→ Your tasks
[1] In the ipipe patch thread, how many insertions and deletions does the change to kernel/ipipe/core.c make?
[2] From the ipipe patch thread, please write out the stretch from "Jan Kiszka Sun, 12" through "the domain reference." again, updated so that "SMP boxes" becomes "multiprocessor systems".

→ Source extract
━━━━━━━━━━

Re: [Xenomai] [CRITICAL PATCH] ipipe: Re-read domain context after IRQ processing

Jan Kiszka Sun, 12 May 2013 23:38:47 -0700

On 2013-05-11 16:53, Philippe Gerum wrote:
> On 05/10/2013 06:22 PM, Jan Kiszka wrote:
>> On 2013-05-10 17:44, Gilles Chanteperdrix wrote:
>>> On 05/10/2013 05:27 PM, Gilles Chanteperdrix wrote:
>>>
>>>> On 01/18/2013 04:38 PM, Jan Kiszka wrote:
>>>>
>>>>> This fixes a nasty bug on SMP boxes: We may migrate to root in the
>>>>> context of an IRQ handler, and then also to a different CPU. Therefore,
>>>>> we must not use domain contexts read before the invocation but update
>>>>> them afterward or use stable information like the domain reference.
>>>>>
>>>>> Signed-off-by: Jan Kiszka <[email protected]>
>>>>> ---
>>>>>
>>>>> We are still facing stalled, unkillable RT processes despite this fix,
>>>>> but at least the head domain status corruption (and related warnings)
>>>>> seems to be gone now.
>>>>>
>>>>>   kernel/ipipe/core.c |    5 +++--
>>>>>   1 files changed, 3 insertions(+), 2 deletions(-)
>>>>>
>>>>> diff --git a/kernel/ipipe/core.c b/kernel/ipipe/core.c
>>>>> index 68af0b3..6aa9572 100644
>>>>> --- a/kernel/ipipe/core.c
>>>>> +++ b/kernel/ipipe/core.c
>>>>> @@ -1173,18 +1173,19 @@ static void dispatch_irq_head(unsigned int irq) 
>>>>> /* hw interrupts off */
>>>>>           head->irqs[irq].handler(irq, head->irqs[irq].cookie);
>>>>>           __ipipe_run_irqtail(irq);
>>>>>           hard_local_irq_disable();
>>>>> + p = ipipe_this_cpu_head_context();
>>>>>           __clear_bit(IPIPE_STALL_FLAG, &p->status);
>>>>>
>>>>>           /* Are we still running in the head domain? */
>>>>>           if (likely(__ipipe_current_context == p)) {
>>>>>                   /* Did we enter this code over the head domain? */
>>>>> -         if (old == p) {
>>>>> +         if (old->domain == head) {
>>>>>                           /* Yes, do immediate synchronization. */
>>>>>                           if (__ipipe_ipending_p(p))

━━━━━━━━━━

→ Input data
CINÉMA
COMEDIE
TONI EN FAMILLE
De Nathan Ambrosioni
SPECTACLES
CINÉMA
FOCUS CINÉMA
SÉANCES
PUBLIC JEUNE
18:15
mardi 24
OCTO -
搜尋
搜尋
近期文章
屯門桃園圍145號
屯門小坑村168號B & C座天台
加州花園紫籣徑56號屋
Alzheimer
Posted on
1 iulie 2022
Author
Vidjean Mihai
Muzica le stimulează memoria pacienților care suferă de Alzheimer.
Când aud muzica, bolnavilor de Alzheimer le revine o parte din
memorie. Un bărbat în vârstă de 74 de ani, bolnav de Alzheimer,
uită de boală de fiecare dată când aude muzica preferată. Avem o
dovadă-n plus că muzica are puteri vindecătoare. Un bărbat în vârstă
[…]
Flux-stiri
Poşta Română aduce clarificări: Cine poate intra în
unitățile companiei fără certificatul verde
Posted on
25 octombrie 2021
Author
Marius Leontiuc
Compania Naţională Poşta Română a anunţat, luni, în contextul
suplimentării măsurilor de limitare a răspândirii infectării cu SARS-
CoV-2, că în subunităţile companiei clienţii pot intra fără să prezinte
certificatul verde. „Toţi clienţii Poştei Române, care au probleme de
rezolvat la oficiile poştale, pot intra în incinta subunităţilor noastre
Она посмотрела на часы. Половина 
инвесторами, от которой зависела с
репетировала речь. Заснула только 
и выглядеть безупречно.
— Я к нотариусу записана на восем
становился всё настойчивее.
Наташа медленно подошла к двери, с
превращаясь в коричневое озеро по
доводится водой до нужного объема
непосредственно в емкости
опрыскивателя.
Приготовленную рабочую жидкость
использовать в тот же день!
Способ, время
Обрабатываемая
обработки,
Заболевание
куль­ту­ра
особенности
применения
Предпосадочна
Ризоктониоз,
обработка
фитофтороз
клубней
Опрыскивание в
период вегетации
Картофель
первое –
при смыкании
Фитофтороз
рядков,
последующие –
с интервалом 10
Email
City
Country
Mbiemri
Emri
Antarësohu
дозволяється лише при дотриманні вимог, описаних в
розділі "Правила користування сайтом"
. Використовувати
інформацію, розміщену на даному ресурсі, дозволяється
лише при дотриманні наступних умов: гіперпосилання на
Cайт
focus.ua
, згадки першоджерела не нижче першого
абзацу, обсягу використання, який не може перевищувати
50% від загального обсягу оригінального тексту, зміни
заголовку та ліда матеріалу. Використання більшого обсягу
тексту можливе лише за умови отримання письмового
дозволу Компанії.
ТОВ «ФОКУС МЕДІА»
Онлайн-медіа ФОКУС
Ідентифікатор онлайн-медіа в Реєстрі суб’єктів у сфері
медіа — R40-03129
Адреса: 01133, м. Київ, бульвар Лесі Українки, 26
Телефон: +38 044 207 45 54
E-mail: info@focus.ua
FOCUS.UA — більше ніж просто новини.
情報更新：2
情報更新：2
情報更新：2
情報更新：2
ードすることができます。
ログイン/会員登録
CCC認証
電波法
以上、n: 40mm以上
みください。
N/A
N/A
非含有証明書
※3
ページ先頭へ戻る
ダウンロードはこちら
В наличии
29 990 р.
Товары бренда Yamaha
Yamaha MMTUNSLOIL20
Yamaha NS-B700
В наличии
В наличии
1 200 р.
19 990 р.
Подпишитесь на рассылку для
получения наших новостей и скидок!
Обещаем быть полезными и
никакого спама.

━━━━━━━━━━

→ Results in order
[1] 3 insertions and 2 deletions.

[2]
Jan Kiszka Sun, 12 May 2013 23:38:47 -0700

On 2013-05-11 16:53, Philippe Gerum wrote:
> On 05/10/2013 06:22 PM, Jan Kiszka wrote:
>> On 2013-05-10 17:44, Gilles Chanteperdrix wrote:
>>> On 05/10/2013 05:27 PM, Gilles Chanteperdrix wrote:
>>>
>>>> On 01/18/2013 04:38 PM, Jan Kiszka wrote:
>>>>
>>>>> This fixes a nasty bug on multiprocessor systems: We may migrate to root in the
>>>>> context of an IRQ handler, and then also to a different CPU. Therefore,
>>>>> we must not use domain contexts read before the invocation but update
>>>>> them afterward or use stable information like the domain reference.